##### Records shown

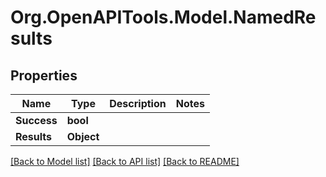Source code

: # Org.OpenAPITools.Model.NamedResults

## Properties

Name | Type | Description | Notes
------------ | ------------- | ------------- | -------------
**Success** | **bool** |  | 
**Results** | **Object** |  | 

[[Back to Model list]](../../README.md#documentation-for-models) [[Back to API list]](../../README.md#documentation-for-api-endpoints) [[Back to README]](../../README.md)

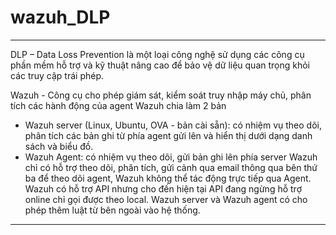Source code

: # wazuh_DLP
----------------------------------------
DLP – Data Loss Prevention là một loại công nghệ sử dụng các công cụ phần mềm hỗ trợ và kỹ thuật nâng cao để bảo vệ dữ liệu quan trọng khỏi các truy cập trái phép. 

Wazuh - Công cụ cho phép giám sát, kiểm soát truy nhập máy chủ, phân tích các hành động của agent
Wazuh chia làm 2 bản
 - Wazuh server (Linux, Ubuntu, OVA - bản cài sẵn): có nhiệm vụ theo dõi, phân tích các bản ghi từ phía agent gửi lên và hiển thị dưới dạng danh sách và biểu đồ.
 - Wazuh Agent:  có nhiệm vụ theo dõi, gửi bản ghi lên phía server
Wazuh chỉ có hỗ trợ theo dõi, phân tích, gửi cảnh qua email thông qua bên thứ ba để theo dõi agent, Wazuh không thể tác động trực tiếp qua Agent.
Wazuh có hỗ trợ API nhưng cho đến hiện tại API đang ngừng hỗ trợ online chỉ gọi được theo local.
Wazuh server và Wazuh agent có cho phép thêm luật từ bên ngoài vào hệ thống.
----------------------------------------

##########

** Task directions **
Retype the source text from each of the rows above with no changes, and omit the pictures from your answer.

** Response area **
Source code

: # Org.OpenAPITools.Model.NamedResults

## Properties

Name | Type | Description | Notes
------------ | ------------- | ------------- | -------------
**Success** | **bool** |  | 
**Results** | **Object** |  | 

[[Back to Model list]](../../README.md#documentation-for-models) [[Back to API list]](../../README.md#documentation-for-api-endpoints) [[Back to README]](../../README.md)

Source code

: # wazuh_DLP
----------------------------------------
DLP – Data Loss Prevention là một loại công nghệ sử dụng các công cụ phần mềm hỗ trợ và kỹ thuật nâng cao để bảo vệ dữ liệu quan trọng khỏi các truy cập trái phép. 

Wazuh - Công cụ cho phép giám sát, kiểm soát truy nhập máy chủ, phân tích các hành động của agent
Wazuh chia làm 2 bản
 - Wazuh server (Linux, Ubuntu, OVA - bản cài sẵn): có nhiệm vụ theo dõi, phân tích các bản ghi từ phía agent gửi lên và hiển thị dưới dạng danh sách và biểu đồ.
 - Wazuh Agent:  có nhiệm vụ theo dõi, gửi bản ghi lên phía server
Wazuh chỉ có hỗ trợ theo dõi, phân tích, gửi cảnh qua email thông qua bên thứ ba để theo dõi agent, Wazuh không thể tác động trực tiếp qua Agent.
Wazuh có hỗ trợ API nhưng cho đến hiện tại API đang ngừng hỗ trợ online chỉ gọi được theo local.
Wazuh server và Wazuh agent có cho phép thêm luật từ bên ngoài vào hệ thống.
----------------------------------------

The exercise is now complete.